▸ **WHAT THE TASK ASKS**
Find the line below with "8.7.1. Executive Committees" and the line with "10.4. Removal". Output exactly those lines and everything between them, leaving out the pictures.

▸ **PROVIDED RECORDS**
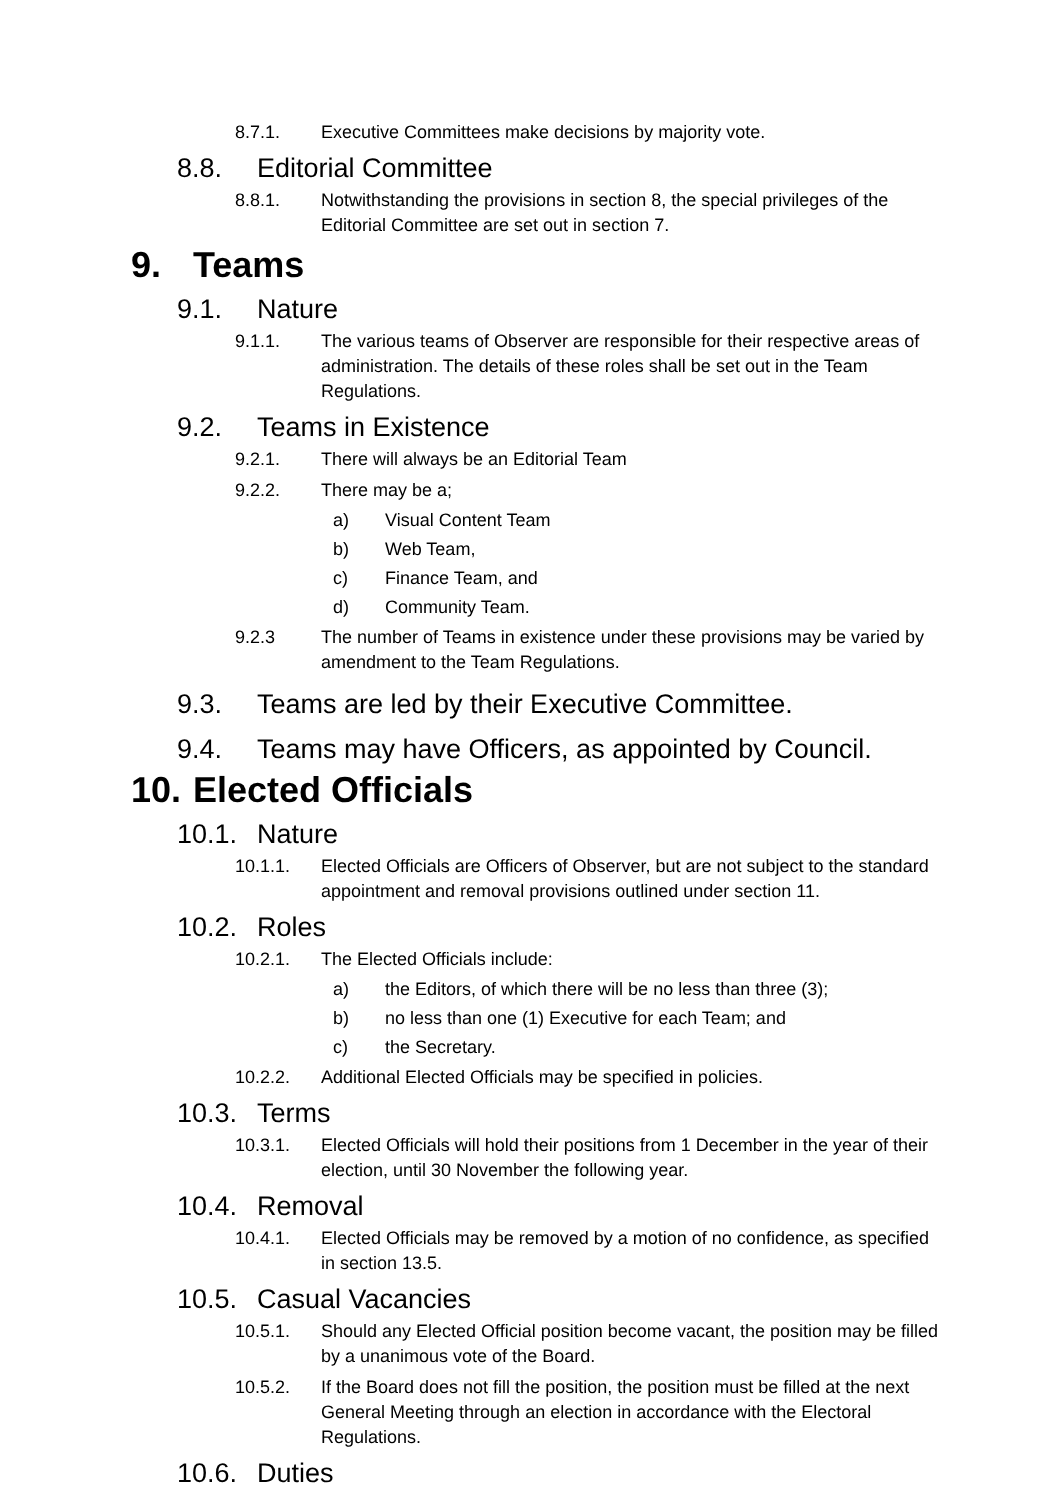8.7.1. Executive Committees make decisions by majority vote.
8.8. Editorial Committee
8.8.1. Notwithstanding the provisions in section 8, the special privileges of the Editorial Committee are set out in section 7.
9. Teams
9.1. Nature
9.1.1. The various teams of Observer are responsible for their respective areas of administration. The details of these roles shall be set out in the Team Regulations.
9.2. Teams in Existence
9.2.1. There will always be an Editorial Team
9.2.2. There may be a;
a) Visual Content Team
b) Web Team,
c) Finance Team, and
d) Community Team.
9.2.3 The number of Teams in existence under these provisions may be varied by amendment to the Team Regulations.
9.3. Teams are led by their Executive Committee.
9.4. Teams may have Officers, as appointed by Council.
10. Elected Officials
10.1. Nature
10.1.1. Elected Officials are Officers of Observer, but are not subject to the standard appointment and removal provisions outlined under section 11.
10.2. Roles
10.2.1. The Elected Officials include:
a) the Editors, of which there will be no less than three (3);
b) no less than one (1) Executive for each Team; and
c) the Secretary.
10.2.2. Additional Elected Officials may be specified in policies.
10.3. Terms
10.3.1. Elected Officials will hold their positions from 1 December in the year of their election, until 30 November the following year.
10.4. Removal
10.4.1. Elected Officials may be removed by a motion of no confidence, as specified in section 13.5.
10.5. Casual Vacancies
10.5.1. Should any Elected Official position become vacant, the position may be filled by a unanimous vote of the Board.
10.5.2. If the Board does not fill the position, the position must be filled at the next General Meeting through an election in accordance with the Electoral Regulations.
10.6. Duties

---

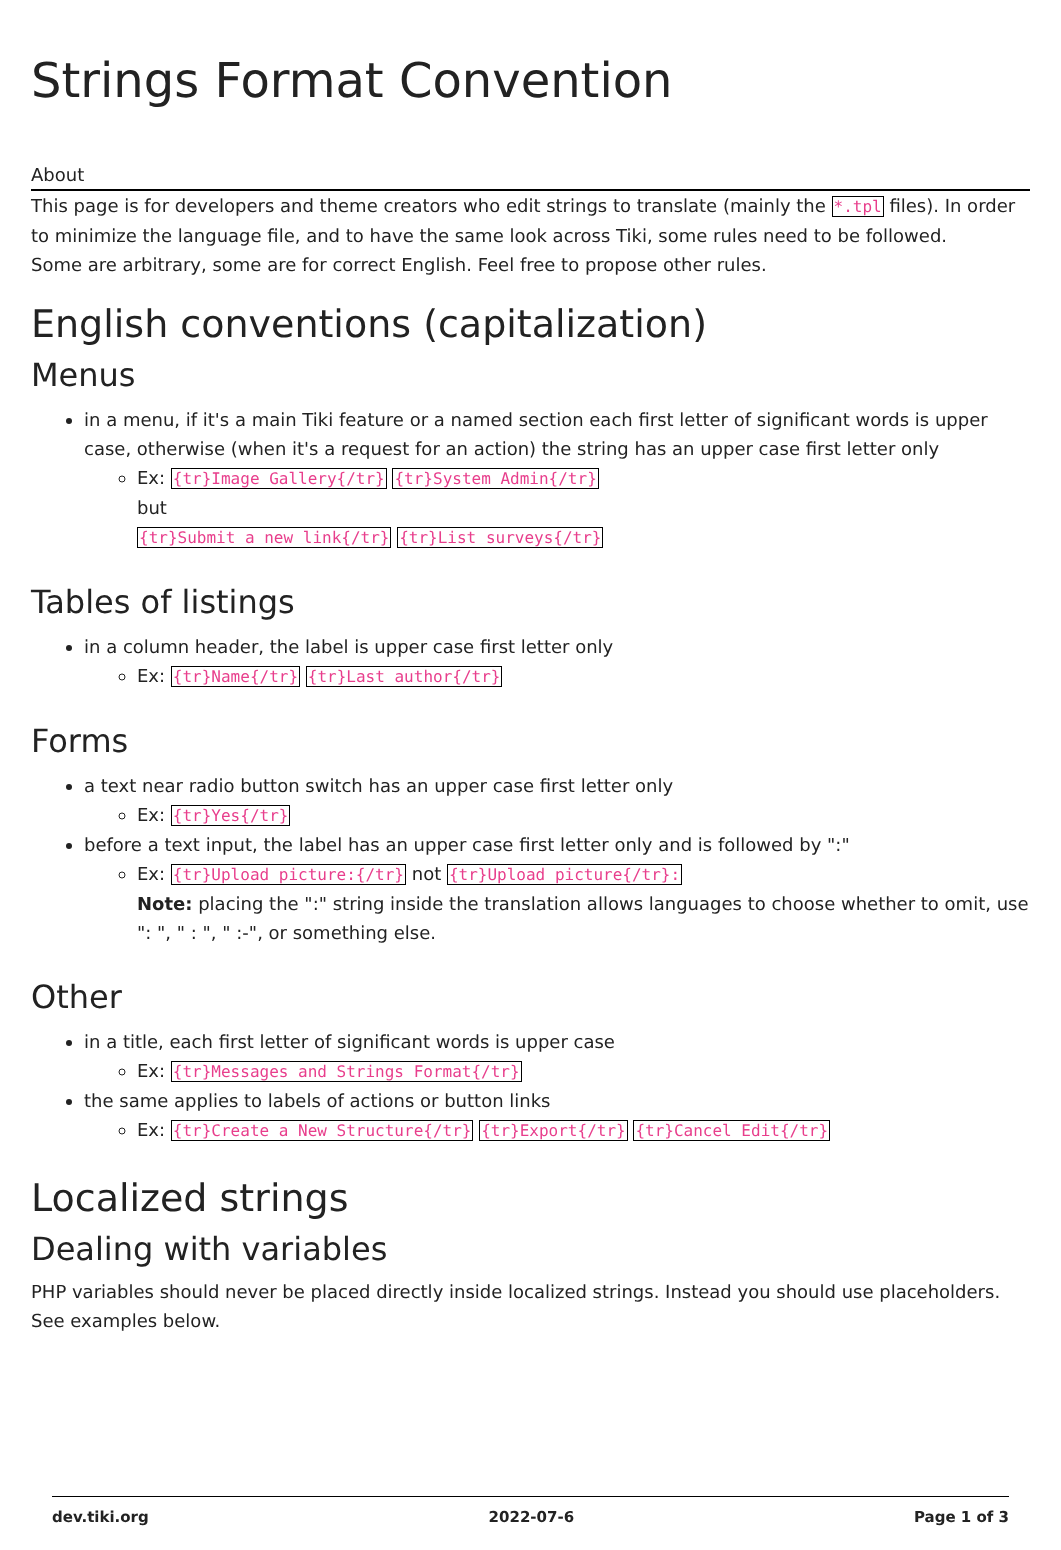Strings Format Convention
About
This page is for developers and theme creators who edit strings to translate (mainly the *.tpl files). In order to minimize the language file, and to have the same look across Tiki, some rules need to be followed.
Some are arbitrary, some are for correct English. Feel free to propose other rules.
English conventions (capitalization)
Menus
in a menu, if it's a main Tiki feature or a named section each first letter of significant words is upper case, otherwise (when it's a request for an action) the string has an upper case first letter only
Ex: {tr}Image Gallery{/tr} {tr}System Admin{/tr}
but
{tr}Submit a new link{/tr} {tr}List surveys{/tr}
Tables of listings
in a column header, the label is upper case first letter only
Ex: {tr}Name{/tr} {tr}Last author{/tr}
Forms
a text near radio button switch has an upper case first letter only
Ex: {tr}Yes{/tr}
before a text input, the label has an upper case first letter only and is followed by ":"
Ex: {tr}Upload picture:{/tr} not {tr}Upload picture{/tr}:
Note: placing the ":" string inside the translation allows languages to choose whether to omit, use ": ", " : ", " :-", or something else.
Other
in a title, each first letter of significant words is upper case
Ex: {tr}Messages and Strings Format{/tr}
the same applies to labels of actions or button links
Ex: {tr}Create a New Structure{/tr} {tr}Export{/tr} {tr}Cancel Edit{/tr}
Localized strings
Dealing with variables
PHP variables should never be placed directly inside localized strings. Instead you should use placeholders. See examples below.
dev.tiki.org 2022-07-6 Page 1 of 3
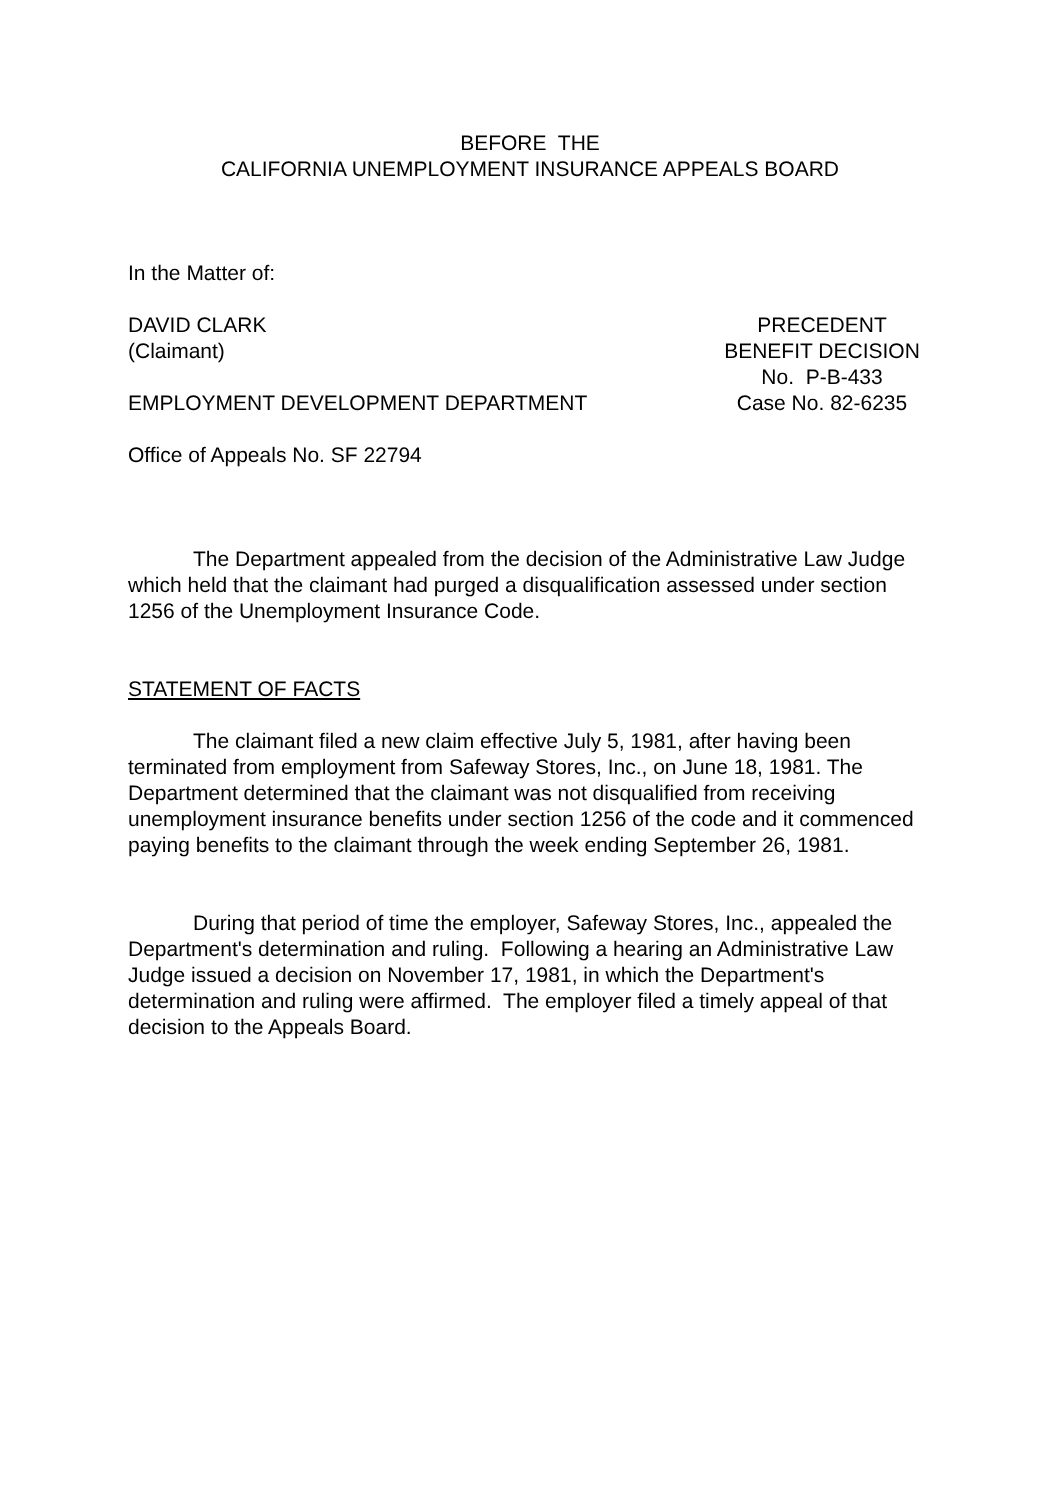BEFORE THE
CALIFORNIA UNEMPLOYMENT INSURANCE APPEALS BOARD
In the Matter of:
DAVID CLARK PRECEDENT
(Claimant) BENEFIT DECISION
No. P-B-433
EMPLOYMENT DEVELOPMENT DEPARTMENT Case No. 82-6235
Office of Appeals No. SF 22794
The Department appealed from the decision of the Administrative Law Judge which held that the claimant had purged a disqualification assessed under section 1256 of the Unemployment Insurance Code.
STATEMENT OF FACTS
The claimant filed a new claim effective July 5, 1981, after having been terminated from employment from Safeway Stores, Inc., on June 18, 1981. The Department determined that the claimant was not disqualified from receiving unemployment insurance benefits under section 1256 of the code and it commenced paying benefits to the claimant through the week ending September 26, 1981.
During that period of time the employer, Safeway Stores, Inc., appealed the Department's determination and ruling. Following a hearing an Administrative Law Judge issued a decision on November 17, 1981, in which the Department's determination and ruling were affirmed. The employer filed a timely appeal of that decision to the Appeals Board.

▸ **PROBLEM SOLUTION**
8.7.1. Executive Committees make decisions by majority vote.
8.8. Editorial Committee
8.8.1. Notwithstanding the provisions in section 8, the special privileges of the Editorial Committee are set out in section 7.
9. Teams
9.1. Nature
9.1.1. The various teams of Observer are responsible for their respective areas of administration. The details of these roles shall be set out in the Team Regulations.
9.2. Teams in Existence
9.2.1. There will always be an Editorial Team
9.2.2. There may be a;
a) Visual Content Team
b) Web Team,
c) Finance Team, and
d) Community Team.
9.2.3 The number of Teams in existence under these provisions may be varied by amendment to the Team Regulations.
9.3. Teams are led by their Executive Committee.
9.4. Teams may have Officers, as appointed by Council.
10. Elected Officials
10.1. Nature
10.1.1. Elected Officials are Officers of Observer, but are not subject to the standard appointment and removal provisions outlined under section 11.
10.2. Roles
10.2.1. The Elected Officials include:
a) the Editors, of which there will be no less than three (3);
b) no less than one (1) Executive for each Team; and
c) the Secretary.
10.2.2. Additional Elected Officials may be specified in policies.
10.3. Terms
10.3.1. Elected Officials will hold their positions from 1 December in the year of their election, until 30 November the following year.
10.4. Removal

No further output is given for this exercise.